日インドネシアには保険制度がないと、現地に住む日本女性から聞きました。

医療費はとても高く、保険もない。だから庶民は気軽に医者にかかれない。
ちょっと風邪ひいたくらいなら、薬局で薬を買って飲んでおわり、だそうです。

インドネシア人は医者や病院を信用していない。日本と違い、加減な医者も多いらしいのです。

ジャムーという伝統的な漢方薬を今だに飲んでいる人が多い。

具合が悪くてずっと家で寝込んでいて、死んだ後に「実はガンだったんじゃないか?」というケースも多いそうです。

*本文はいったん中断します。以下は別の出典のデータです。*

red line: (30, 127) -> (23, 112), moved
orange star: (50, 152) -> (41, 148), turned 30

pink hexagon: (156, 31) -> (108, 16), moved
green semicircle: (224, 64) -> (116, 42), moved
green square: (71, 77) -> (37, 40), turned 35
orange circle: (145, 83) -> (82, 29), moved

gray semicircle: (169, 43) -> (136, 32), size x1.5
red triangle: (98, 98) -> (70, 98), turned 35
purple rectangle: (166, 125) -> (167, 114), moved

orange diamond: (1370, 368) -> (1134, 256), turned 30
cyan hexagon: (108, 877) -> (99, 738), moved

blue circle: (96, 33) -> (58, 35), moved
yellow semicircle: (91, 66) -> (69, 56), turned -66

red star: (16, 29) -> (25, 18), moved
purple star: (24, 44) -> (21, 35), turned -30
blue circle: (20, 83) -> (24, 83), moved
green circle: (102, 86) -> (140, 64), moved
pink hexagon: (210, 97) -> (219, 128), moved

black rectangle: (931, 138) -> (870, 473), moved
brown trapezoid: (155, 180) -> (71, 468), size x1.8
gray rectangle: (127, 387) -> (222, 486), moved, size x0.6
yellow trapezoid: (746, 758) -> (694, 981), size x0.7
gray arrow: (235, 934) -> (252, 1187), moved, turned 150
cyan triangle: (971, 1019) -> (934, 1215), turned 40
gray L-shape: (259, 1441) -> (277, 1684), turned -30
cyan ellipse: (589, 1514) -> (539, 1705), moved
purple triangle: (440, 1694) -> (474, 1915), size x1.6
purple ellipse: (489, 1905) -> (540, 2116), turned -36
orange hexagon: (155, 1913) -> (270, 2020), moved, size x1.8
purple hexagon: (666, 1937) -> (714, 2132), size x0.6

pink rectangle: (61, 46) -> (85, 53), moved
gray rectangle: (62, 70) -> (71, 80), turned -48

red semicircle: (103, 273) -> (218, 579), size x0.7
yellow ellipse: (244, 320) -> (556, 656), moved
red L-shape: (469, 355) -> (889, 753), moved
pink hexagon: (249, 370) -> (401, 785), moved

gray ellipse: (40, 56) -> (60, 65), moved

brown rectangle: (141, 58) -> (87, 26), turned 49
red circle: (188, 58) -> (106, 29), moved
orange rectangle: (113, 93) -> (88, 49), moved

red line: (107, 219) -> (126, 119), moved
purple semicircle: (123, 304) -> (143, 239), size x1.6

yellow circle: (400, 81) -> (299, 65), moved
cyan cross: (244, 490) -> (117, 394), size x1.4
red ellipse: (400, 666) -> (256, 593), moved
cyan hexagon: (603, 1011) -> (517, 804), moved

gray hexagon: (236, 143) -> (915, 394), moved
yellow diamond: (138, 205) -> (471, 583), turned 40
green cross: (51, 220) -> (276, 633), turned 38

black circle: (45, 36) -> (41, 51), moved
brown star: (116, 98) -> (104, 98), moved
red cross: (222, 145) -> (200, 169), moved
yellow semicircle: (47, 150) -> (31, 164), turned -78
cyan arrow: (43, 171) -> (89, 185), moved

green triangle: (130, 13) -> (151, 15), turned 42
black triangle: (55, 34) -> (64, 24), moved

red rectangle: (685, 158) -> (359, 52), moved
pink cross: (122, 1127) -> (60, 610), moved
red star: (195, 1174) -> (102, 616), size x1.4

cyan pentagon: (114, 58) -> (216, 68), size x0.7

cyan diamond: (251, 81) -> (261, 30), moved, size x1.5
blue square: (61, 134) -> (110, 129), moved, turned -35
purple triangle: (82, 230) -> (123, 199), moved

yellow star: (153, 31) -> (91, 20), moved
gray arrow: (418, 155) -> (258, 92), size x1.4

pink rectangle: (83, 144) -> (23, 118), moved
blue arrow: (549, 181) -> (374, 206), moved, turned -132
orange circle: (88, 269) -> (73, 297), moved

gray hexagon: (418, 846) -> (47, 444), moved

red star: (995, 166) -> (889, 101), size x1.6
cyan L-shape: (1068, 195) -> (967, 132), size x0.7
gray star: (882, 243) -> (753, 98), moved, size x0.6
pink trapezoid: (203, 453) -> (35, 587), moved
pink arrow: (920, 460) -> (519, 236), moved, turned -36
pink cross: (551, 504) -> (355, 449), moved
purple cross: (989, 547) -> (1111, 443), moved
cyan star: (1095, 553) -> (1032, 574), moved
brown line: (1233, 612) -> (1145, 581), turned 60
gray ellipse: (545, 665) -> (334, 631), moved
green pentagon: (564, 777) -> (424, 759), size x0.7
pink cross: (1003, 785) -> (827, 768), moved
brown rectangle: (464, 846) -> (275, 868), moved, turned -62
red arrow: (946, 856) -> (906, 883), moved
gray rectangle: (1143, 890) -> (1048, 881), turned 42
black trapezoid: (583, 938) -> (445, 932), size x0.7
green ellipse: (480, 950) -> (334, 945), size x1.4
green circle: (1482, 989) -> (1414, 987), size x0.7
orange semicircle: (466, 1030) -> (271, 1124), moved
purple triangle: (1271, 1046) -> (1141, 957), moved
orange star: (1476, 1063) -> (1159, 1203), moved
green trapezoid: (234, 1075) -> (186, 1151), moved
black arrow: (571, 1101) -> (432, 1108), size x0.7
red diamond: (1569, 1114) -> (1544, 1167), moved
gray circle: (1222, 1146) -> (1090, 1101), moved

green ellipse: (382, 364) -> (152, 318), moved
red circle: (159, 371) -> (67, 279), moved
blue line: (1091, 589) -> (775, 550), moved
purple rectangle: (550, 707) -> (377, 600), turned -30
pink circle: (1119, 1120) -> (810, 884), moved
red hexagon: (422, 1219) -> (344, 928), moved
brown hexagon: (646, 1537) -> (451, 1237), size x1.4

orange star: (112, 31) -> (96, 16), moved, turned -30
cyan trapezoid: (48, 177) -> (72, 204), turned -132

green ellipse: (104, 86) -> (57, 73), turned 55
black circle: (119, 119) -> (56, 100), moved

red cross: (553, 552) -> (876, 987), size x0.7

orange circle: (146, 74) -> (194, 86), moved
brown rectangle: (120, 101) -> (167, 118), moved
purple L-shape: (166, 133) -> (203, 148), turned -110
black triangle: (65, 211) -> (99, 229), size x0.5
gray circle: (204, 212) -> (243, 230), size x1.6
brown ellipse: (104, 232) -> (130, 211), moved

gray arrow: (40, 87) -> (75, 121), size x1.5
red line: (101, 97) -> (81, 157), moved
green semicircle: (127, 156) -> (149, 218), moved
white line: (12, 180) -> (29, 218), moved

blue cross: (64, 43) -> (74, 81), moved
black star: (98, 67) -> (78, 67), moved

日本ではほとんどの人が健康保険に入れますから、具合が悪くなってもすぐに治療できます。
会社などでは定期的に健康診断が行われ、病気があればすぐに見つかる。

その点、すごく恵まれています。

しかし医療の進歩で、無駄(と思われる)延命治療をされたりもする。
最期を(自宅でなく)病院で迎える人も多いのも事実です。

Oldman 1インドネシアのおじいちゃんと孫

死ぬまで家族が面倒を見る

インドネシアでは簡単には入院できないから、ずっと死ぬまで家族が面倒をみます。

この国は大家族制が生きている。
長男ばかりでなく次男・三男も結婚後も両親と同居するケースが多いそうです。

つまり家の中に病人や老人の世話をする人がたくさんいる。
「老人ホームは聞いたことがない」と日本女性は言います。

年金は公務員と軍人だけ。でも人々はあまり将来を悲観していません。家族が支えてくれるからです。

なるべく医療のお世話にはなりたくないと思っている自分としては、インドネシアのように頻繁に病院や医者に行かないというのも、悪くないなと思うわけです。

日本との死生観の違い

日本とインドネシアでは死生観が大きく違うそうです。

「こっちの人は、死に際に生きることに執着しない」とその日本女性。
ある程度の年まで楽しく生きられたら、それでいいと思っているそうです。

病院で治療しながら少しでも長生きしたり、寝たきりで最期を迎えるより、家で家族に囲まれながら楽しく死んでいきたい。

無理に長生きすることにしがみつこうとしないそう。

ガンになっても、病院に行けないので、ガンかどうかわからない。

でもガンとわかって、抗ガン剤など辛い治療をするのと、ガンかわからないまま、家で死んでいくのと、どっちが不幸か、どっちが幸せなのか?
よくわからないです。(親戚を抗ガン剤治療の末に無くした私は思います)

医療が進んで助かる人もたくさんいます。一方で、幸福になったと単純に思いがちですが、実はそうでも側面もあったりするのかもしれません。